# Thread: Finding the zeroes of a function

1. ## Finding the zeroes of a function

Hi,

I'd really appreciate some pointers on how to find the zeroes of the function $\displaystyle f(x)=\frac{x^2}{2}+\log(x)$,
that is, $\displaystyle x \in <0,+\infty>$ for which $\displaystyle \frac{x^2}{2}+\log(x)=0$.

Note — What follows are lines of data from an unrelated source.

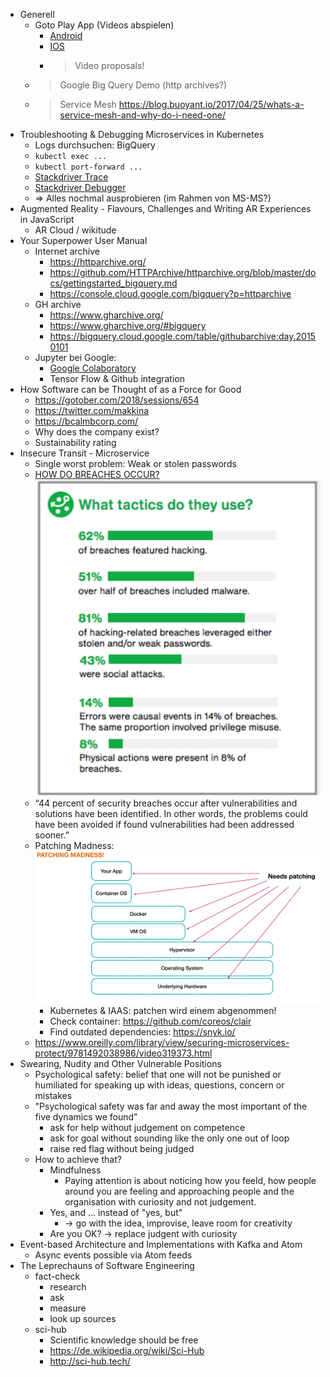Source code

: * Generell
    * Goto Play App (Videos abspielen)
        * [Android](https://play.google.com/store/apps/details?id=com.gotoplay)
        * [IOS](https://itunes.apple.com/us/app/goto-play/id1216616835)
        * > Video proposals!
    * > Google Big Query Demo (http archives?)
    * > Service Mesh
        https://blog.buoyant.io/2017/04/25/whats-a-service-mesh-and-why-do-i-need-one/
* Troubleshooting & Debugging Microservices in Kubernetes
    * Logs durchsuchen: BigQuery
    * `kubectl exec ...`
    * `kubectl port-forward ...`
    * [Stackdriver Trace](https://cloud.google.com/trace/)
    * [Stackdriver Debugger](https://cloud.google.com/debugger/)
    * => Alles nochmal ausprobieren (im Rahmen von MS-MS?)
* Augmented Reality - Flavours, Challenges and Writing AR Experiences in JavaScript
    * AR Cloud / wikitude
* Your Superpower User Manual
    * Internet archive 
        * https://httparchive.org/
        * https://github.com/HTTPArchive/httparchive.org/blob/master/docs/gettingstarted_bigquery.md
        * https://console.cloud.google.com/bigquery?p=httparchive
    * GH archive
        * https://www.gharchive.org/
        * https://www.gharchive.org/#bigquery
        * https://bigquery.cloud.google.com/table/githubarchive:day.20150101
    * Jupyter bei Google:
        * [Google Colaboratory](https://colab.research.google.com/notebooks/welcome.ipynb)
        * Tensor Flow & Github integration
* How Software can be Thought of as a Force for Good
    * https://gotober.com/2018/sessions/654
    * https://twitter.com/makkina
    * https://bcalmbcorp.com/
    * Why does the company exist?
    * Sustainability rating
* Insecure Transit - Microservice
    * Single worst problem: Weak or stolen passwords
    * [HOW DO  BREACHES  OCCUR?](http://www.verizonenterprise.com/verizon-insights-lab/dbir/2017/)
        ![](images/verizon_breaches_stats.png)
    * “44  percent  of  security  breaches  occur  after  vulnerabilities  and  solutions  have  been  identified.  In  other  words,  the  problems  could  have  been  avoided  if  found  vulnerabilities  had  been  addressed  sooner.”
    * Patching Madness:
        ![](images/patching_madness.png)
        * Kubernetes &  IAAS: patchen wird einem abgenommen!
        * Check container: https://github.com/coreos/clair
        * Find outdated dependencies: https://snyk.io/
    * https://www.oreilly.com/library/view/securing-microservices-protect/9781492038986/video319373.html
* Swearing, Nudity and Other Vulnerable Positions
    * Psychological safety: belief that one will not be punished or humiliated for speaking up with ideas, questions, concern or mistakes
    * "Psychological safety was far and away the most important of the five dynamics we found"
        * ask for help without judgement on competence
        * ask for goal without sounding like the only one out of loop
        * raise red flag without being judged
    * How to achieve that?
        * Mindfulness
            * Paying attention is about noticing how you feeld, how people around you are feeling and approaching people and the organisation with curiosity and not judgement.
        * Yes, and ...  instead of "yes, but"
            * -> go with the idea, improvise, leave room for creativity
        * Are you OK? -> replace judgent with curiosity
* Event-based Architecture and Implementations with Kafka and Atom
    * Async events possible via Atom feeds
* The Leprechauns of Software Engineering
    * fact-check
        * research
        * ask
        * measure
        * look up sources
    * sci-hub
        * Scientific knowledge should be free
        * https://de.wikipedia.org/wiki/Sci-Hub
        * http://sci-hub.tech/

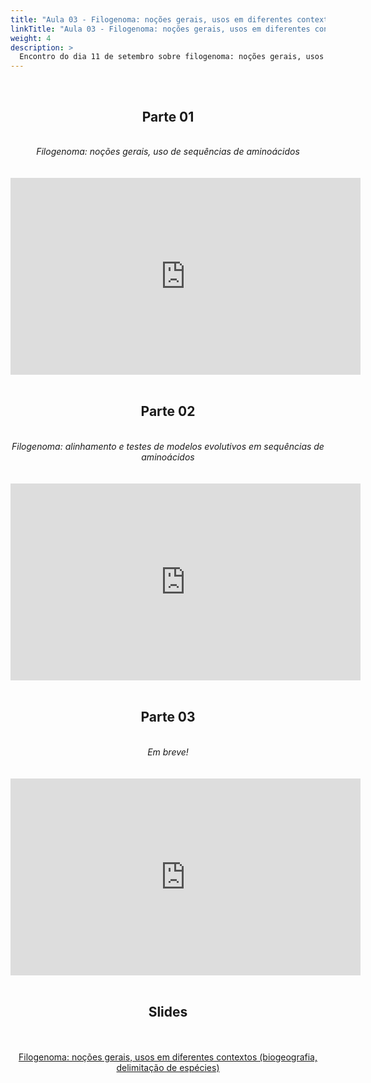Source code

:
 ```yaml
---
title: "Aula 03 - Filogenoma: noções gerais, usos em diferentes contextos (biogeografia, delimitação de espécies)"
linkTitle: "Aula 03 - Filogenoma: noções gerais, usos em diferentes contextos (biogeografia, delimitação de espécies)"
weight: 4
description: >
  Encontro do dia 11 de setembro sobre filogenoma: noções gerais, usos em diferentes contextos (biogeografia, delimitação de espécies)
---
```


<br>
<div align="center">
<h2>Parte 01</h2>
<br>
<i>Filogenoma: noções gerais, uso de sequências de aminoácidos</i>
<br><br><br>
<iframe width="560" height="315" src="https://www.youtube.com/embed/m6UCb14zqSs" frameborder="0" allow="accelerometer; autoplay; clipboard-write; encrypted-media; gyroscope; picture-in-picture" allowfullscreen></iframe>
<br><br>

<h2>Parte 02</h2>
<br>
<i>Filogenoma: alinhamento e testes de modelos evolutivos em sequências de aminoácidos</i>
<br><br><br>
<iframe width="560" height="315" src="https://www.youtube.com/embed/Eyile9IOfGw" frameborder="0" allow="accelerometer; autoplay; clipboard-write; encrypted-media; gyroscope; picture-in-picture" allowfullscreen></iframe>
<br><br>

<h2>Parte 03</h2>
<br>
<i>Em breve!</i>
<br><br><br>
<iframe width="560" height="315" src="https://www.youtube.com/embed/QEyoI4vb_sQ" frameborder="0" allow="accelerometer; autoplay; clipboard-write; encrypted-media; gyroscope; picture-in-picture" allowfullscreen></iframe>
<br><br>

<h2>Slides</h2>
<br><br>
<a href="https://github.com/desirrepetters/gstreinamentoeconsultoria/raw/master/userguide/content/pt-br/filogenomica/2023_01/sincronas/pdf/aula_03.pdf">Filogenoma: noções gerais, usos em diferentes contextos (biogeografia, delimitação de espécies)</a>
<br><br>
</div>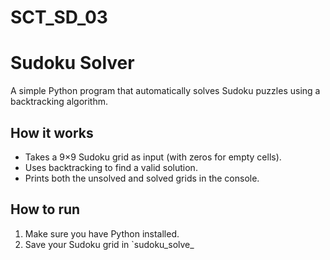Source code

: # SCT_SD_03
# Sudoku Solver

A simple Python program that automatically solves Sudoku puzzles using a backtracking algorithm.

## How it works

- Takes a 9×9 Sudoku grid as input (with zeros for empty cells).
- Uses backtracking to find a valid solution.
- Prints both the unsolved and solved grids in the console.

## How to run

1. Make sure you have Python installed.
2. Save your Sudoku grid in `sudoku_solve_
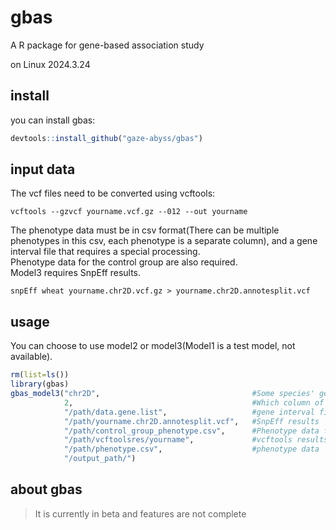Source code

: # gbas
A R package for gene-based association study

on Linux
2024.3.24

## install
you can install gbas:
```R
devtools::install_github("gaze-abyss/gbas")
```

## input data

The vcf files need to be converted using vcftools:
```shell
vcftools --gzvcf yourname.vcf.gz --012 --out yourname
```
The phenotype data must be in csv format(There can be multiple phenotypes in this csv, each phenotype is a separate column), and a gene interval file that requires a special processing. \
Phenotype data for the control group are also required. \
Model3 requires SnpEff results.
```shell
snpEff wheat yourname.chr2D.vcf.gz > yourname.chr2D.annotesplit.vcf
```

## usage
You can choose to use model2 or model3(Model1 is a test model, not available).

```R
rm(list=ls())
library(gbas)
gbas_model3("chr2D",                                  #Some species' genomes are so large that they can only be counted in terms of chromosomes
            2,                                        #Which column of phenotype data is used
            "/path/data.gene.list",                   #gene interval file
            "/path/yourname.chr2D.annotesplit.vcf",   #SnpEff results
            "/path/control_group_phenotype.csv",      #Phenotype data for the control group
            "/path/vcftoolsres/yourname",             #vcftools results
            "/path/phenotype.csv",                    #phenotype data
            "/output_path/")
```

## about gbas
> It is currently in beta and features are not complete
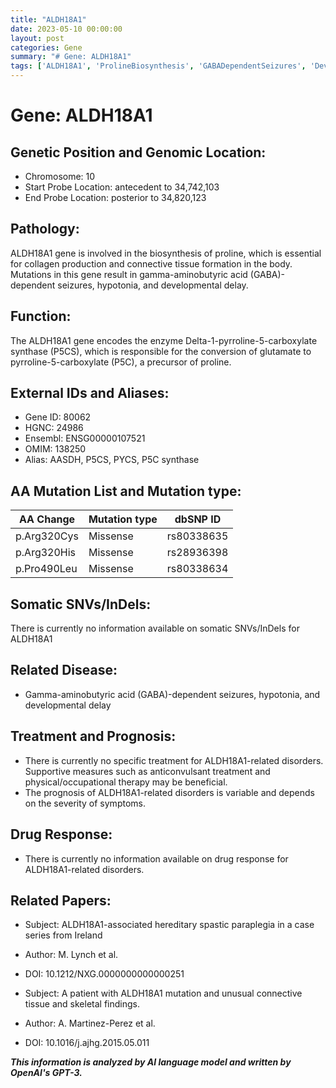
 ```yaml
---
title: "ALDH18A1"
date: 2023-05-10 00:00:00
layout: post
categories: Gene
summary: "# Gene: ALDH18A1"
tags: ['ALDH18A1', 'ProlineBiosynthesis', 'GABADependentSeizures', 'DevelopmentalDelay', 'MissenseMutation', 'HereditarySpasticParaplegia', 'ConnectiveTissueDisorders', 'SupportiveTreatment']
---
```


# Gene: ALDH18A1

## Genetic Position and Genomic Location:
- Chromosome: 10
- Start Probe Location:  antecedent to  34,742,103
- End Probe Location: posterior to 34,820,123

## Pathology:
ALDH18A1 gene is involved in the biosynthesis of proline, which is essential for collagen production and connective tissue formation in the body. Mutations in this gene result in gamma-aminobutyric acid (GABA)-dependent seizures, hypotonia, and developmental delay.

## Function:
The ALDH18A1 gene encodes the enzyme Delta-1-pyrroline-5-carboxylate synthase (P5CS), which is responsible for the conversion of glutamate to pyrroline-5-carboxylate (P5C), a precursor of proline. 

## External IDs and Aliases:
- Gene ID: 80062
- HGNC: 24986
- Ensembl: ENSG00000107521
- OMIM: 138250
- Alias: AASDH, P5CS, PYCS, P5C synthase

## AA Mutation List and Mutation type:

| AA Change | Mutation type | dbSNP ID |
|-----------|---------------|----------|
| p.Arg320Cys| Missense | rs80338635 |
| p.Arg320His| Missense | rs28936398 |
| p.Pro490Leu| Missense | rs80338634 |

## Somatic SNVs/InDels:
There is currently no information available on somatic SNVs/InDels for ALDH18A1

## Related Disease:
- Gamma-aminobutyric acid (GABA)-dependent seizures, hypotonia, and developmental delay

## Treatment and Prognosis:
- There is currently no specific treatment for ALDH18A1-related disorders. Supportive measures such as anticonvulsant treatment and physical/occupational therapy may be beneficial.
- The prognosis of ALDH18A1-related disorders is variable and depends on the severity of symptoms.

## Drug Response:
- There is currently no information available on drug response for ALDH18A1-related disorders.

## Related Papers:
- Subject: ALDH18A1-associated hereditary spastic paraplegia in a case series from Ireland
- Author: M. Lynch et al.
- DOI: 10.1212/NXG.0000000000000251

- Subject: A patient with ALDH18A1 mutation and unusual connective tissue and skeletal findings.
- Author: A. Martinez-Perez et al.
- DOI: 10.1016/j.ajhg.2015.05.011

**_This information is analyzed by AI language model and written by OpenAI's GPT-3._**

I tried something along the lines of

$\displaystyle \frac{x^2}{2}+\log(x)=0$

$\displaystyle x^2+2\log(x)=0$

$\displaystyle x^2+\log(x^2)=0$

$\displaystyle \log(e^{x^2})+\log(x^2)=0$

$\displaystyle \log(e^{x^2} \cdot x^2)=0$

$\displaystyle e^{x^2} \cdot x^2=1$

but don't really know how to proceed from that.

Many thanks!

2. I don't think the equation can be solved algebraically. I think you have to use numerical methods to find approximate zeroes.

3. Hello,

It is not possible to find the exact value for which it is 0.
Generally, equations involving both polynomials and logarithms are hard to handle.

You can use approximation methods (euler, bisection...) or find the derivative and study the function to get a general idea.

f is defined over (0,infinity)
$\displaystyle f'(x)=x+\frac 1x$
so $\displaystyle f'(x)>0$
this function is strictly increasing.
Limit to 0 is -infinity, f(1)=1/2
so there is a unique value a for which f(a)=0 and a is in (0,1)

but if you can find c and d such that f(c)<0 and f(d)>0, then for sure, a is between c and d.